Mikoll, J. P., White and Casey, JJ., concur with Mercure, J.; Spain, J., dissents in a separate opinion.

Ordered that the judgment is reversed, on the law, without costs, summary judgment granted in favor of plaintiffs and it is declared that Laws of 1994 (ch 241) is unconstitutional as violative of the Establishment Clause of the First Amendment of the US Constitution.

The tripartite analysis under the Establishment Clause introduced in Lemon v Kurtzman (403 US 602, 612-613) requires: "First, the statute must have a secular legislative purpose; second, its principal or primary effect *14must be one that neither advances nor inhibits religion * * * [and third], the statute must not foster 'an excessive government entanglement with religion’ ” (quoting Walz v Tax Column., 397 US 664, 674).

As observed by Supreme Court in the instant case, "the state of the Supreme Court’s Establishment Clause jurisprudence appears to be in flux. * * * However, as stated by Justice White, writing for the majority in Lamb’s Chapel v Center Moriches Union Free School Dist, '[t]here is a proper way to inter an established decision and Lemon, however frightening it might be to some, has not been overruled’ (508 US 384, 395, n 7)” (Grumet v Cuomo, 164 Misc 2d 644, 649-650).

Notably, the Court of Appeals has held that a legislative act which affects only one institution at the time of its enactment can still qualify as general legislation, where it may well affect other members of the same class similarly situated (see, Hotel Dorset Co. v Trust for Cultural Resources, 46 NY2d 358).

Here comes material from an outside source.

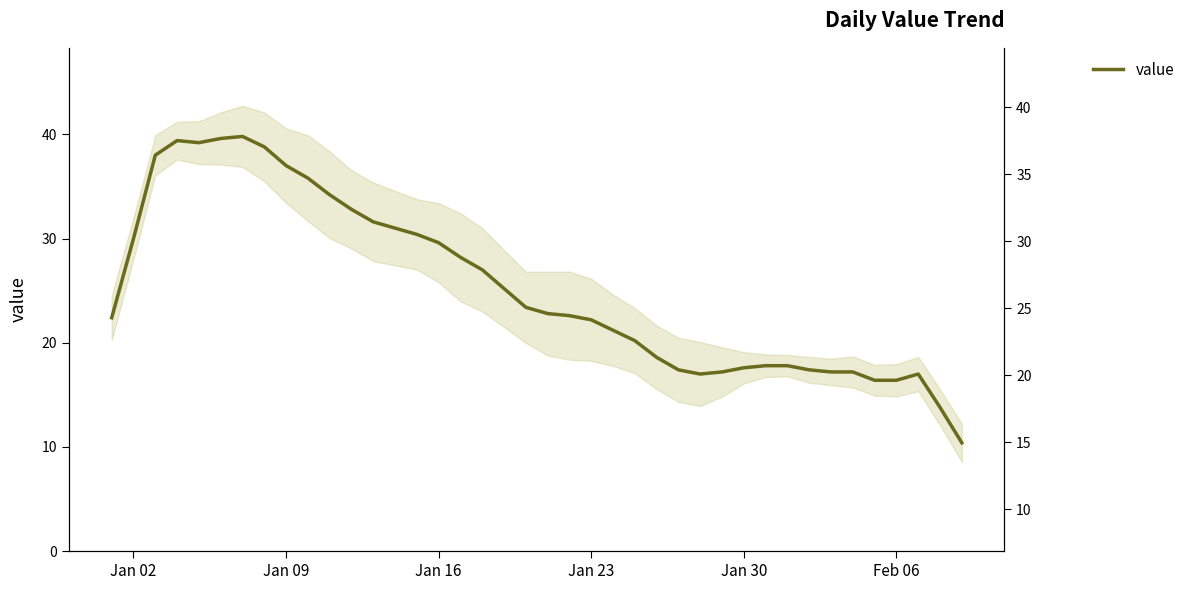

What is the difference between the maximum and minimum values?

29.4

The New York State Conference of Mayors and Municipal Officials, in its amicus brief, argues that, as an organization representing 553 of the State’s 640 cities and villages, it has a strong interest in the viability of the current law, because it expands municipal home rule by authorizing municipalities to organize new school districts whenever the educational interests of the community require it; the Conference of Mayors foresees that other qualifying municipalities may take advantage of the law in the future.

The Governor’s Memorandum states, in relevant part:

"Section 1504 of the Education Law specifically authorizes a district superintendent to organize a new school district from the territory of one or more school districts, and authorizes the district superintendents of two or more adjoining supervisory districts to form a joint school district out of the adjoining portions of their respective districts. These provisions do not, however, allow for a vote of either the school boards or the residents of the affected territories. In addition, even though there are many circumstances in which an existing political subdivision of the State may wish to form its own school district, there is no formal mechanism by which the governing body of a municipality can initiate the process toward the creation of a separate school district.

"This bill fills this gap in the law by authorizing municipalities, subject to appropriate approvals, to create school districts under certain circumstances whenever the creation of such a district is required by the educational interests of the community. Specifically, the bill adds a new section 1504 to the Education Law to authorize the creation of a new school district by any municipality situated wholly within a single central or union free school district, but whose boundaries are not coterminous with the boundaries of such school district” (Governor’s Mem, Program Bill No. 323-1994, at 3, Bill Jacket, L 1994, ch 241).

That the Village is inhabited exclusively by Satamarers does not preclude the Village’s municipal exercise of its rights under generally applicable State law to act on behalf of its residents (the creation of the Village has not been challenged); furthermore, to deny the Village all the rights of a municipality because its members are all of one sect would be to discriminate on the basis of religion and deny them their Free Exercise rights rather than merely avoid Establishment Clause problems (see, Kiryas Joel I, 512 US, supra, at 699; McDaniel v Paty, 435 US 618).

In Grumet v Board of Educ. (81 NY2d 518, 531-532, affd 512 US 687, supra), the Court of Appeals did not reach the State constitutional issue but noted that NY Constitution, article XI, § 3 "is based on a provision significantly different from the Establishment Clause, both in text and history” citing Judd v Board of Educ., 278 NY 200).